Parse and validate a workflow YAML file against the schema. Exits 0 on success, 2 on parse or validation error.

$ colony workflow validate ./my-workflow.yaml
OK: my-workflow v1
states: 9
operator_actions: 2
content_hash: a3f1...

validate checks the Zod schema and all cross-reference constraints (target states exist, blocked states declare recovery, etc.). It does not verify that every executor outcome declared by a plugin is handled in the workflow’s on: block — that check runs at workflow-load time when the worker starts.

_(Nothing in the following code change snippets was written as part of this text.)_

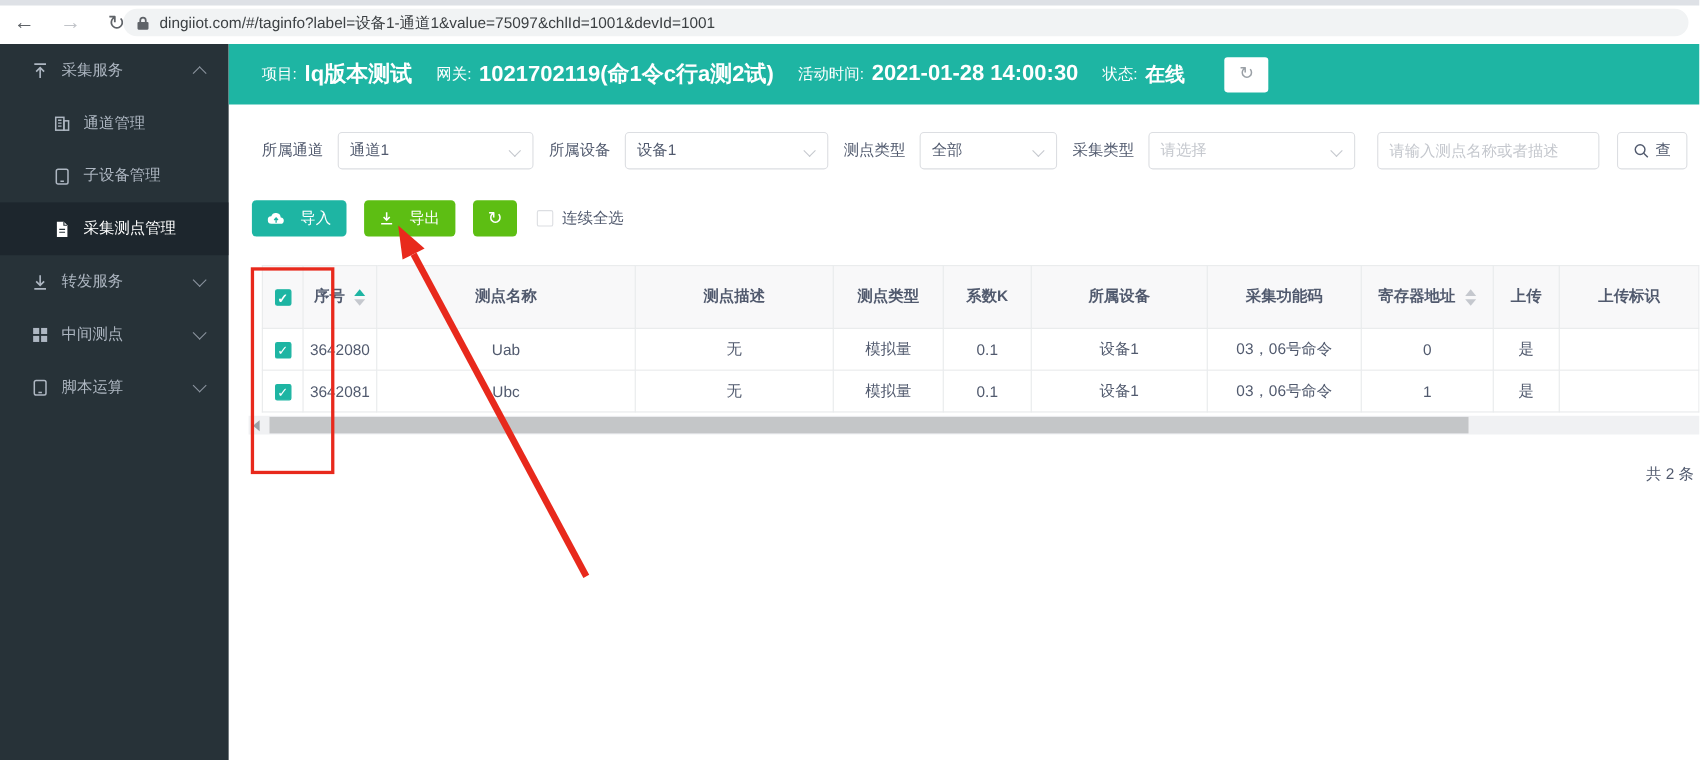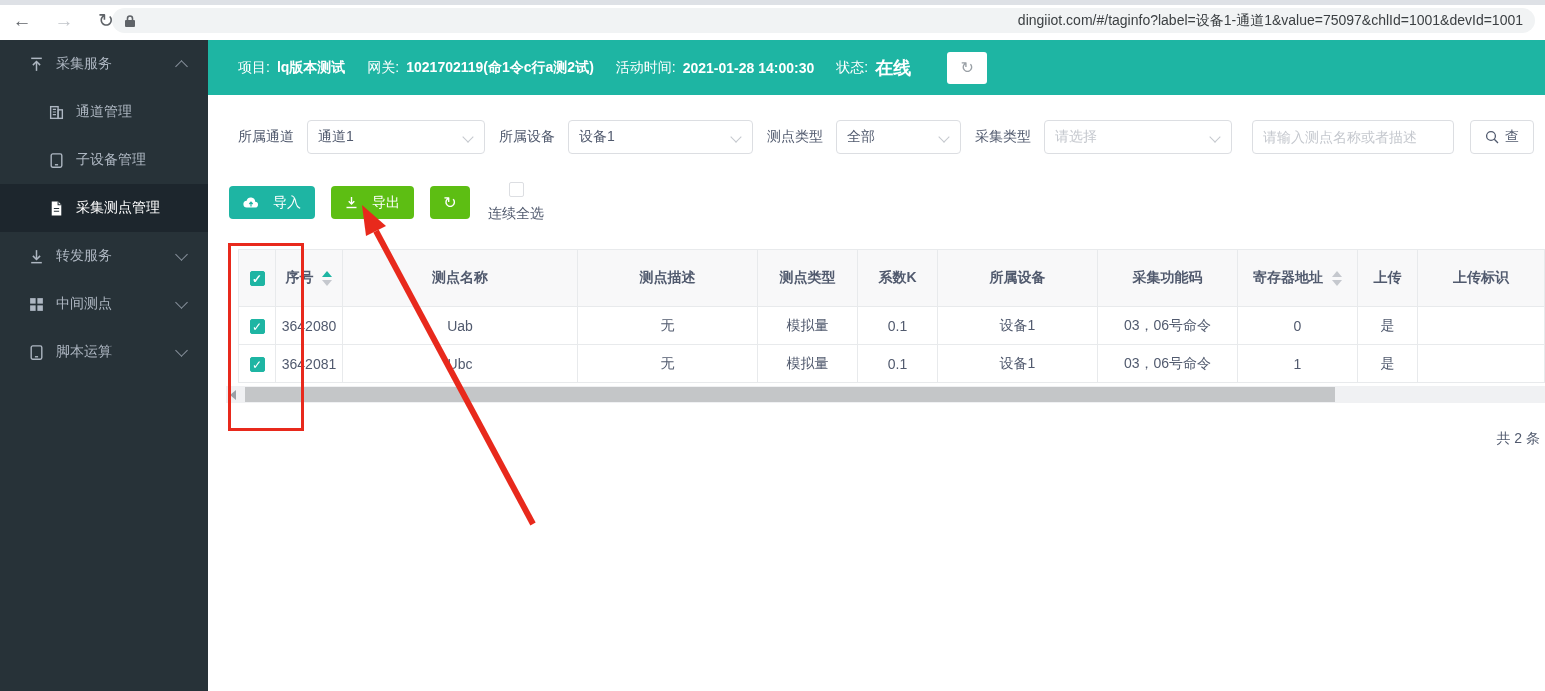--- a/index.html
+++ b/index.html
@@ -13,7 +13,7 @@
   .nav-ico { font-size:19px; color:#5f6368; width:24px; text-align:center; cursor:pointer; }
   .nav-ico.disabled { color:#c1c4c9; }
   .omnibox { position:absolute; left:112px; right:10px; top:8px; height:25px; border-radius:13px;
-             background:#f1f3f4; display:flex; align-items:center; padding:0 12px; gap:9px;justify-content:space-between; }
+             background:#f1f3f4; display:flex; align-items:center; padding:0 12px; gap:9px; }
   .omnibox .url { font-size:14px; color:#3c4043; white-space:nowrap; overflow:hidden; }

Print a workflow definition as YAML. Two modes:

Built-in workflow (no database required):

Terminal window
colony workflow show --builtin colony-default

Valid --builtin values: colony-default.

Stored workflow (reads from the registry database):

Terminal window
colony workflow show \
--workflow-id my-workflow \
--version 2 \
--tenant-id 42 \
[--database-url postgres://...]

All three of --workflow-id, --version, and --tenant-id are required for registry reads. The database URL is read from --database-url or the $DATABASE_URL environment variable. The command exits 2 if neither mode is fully specified.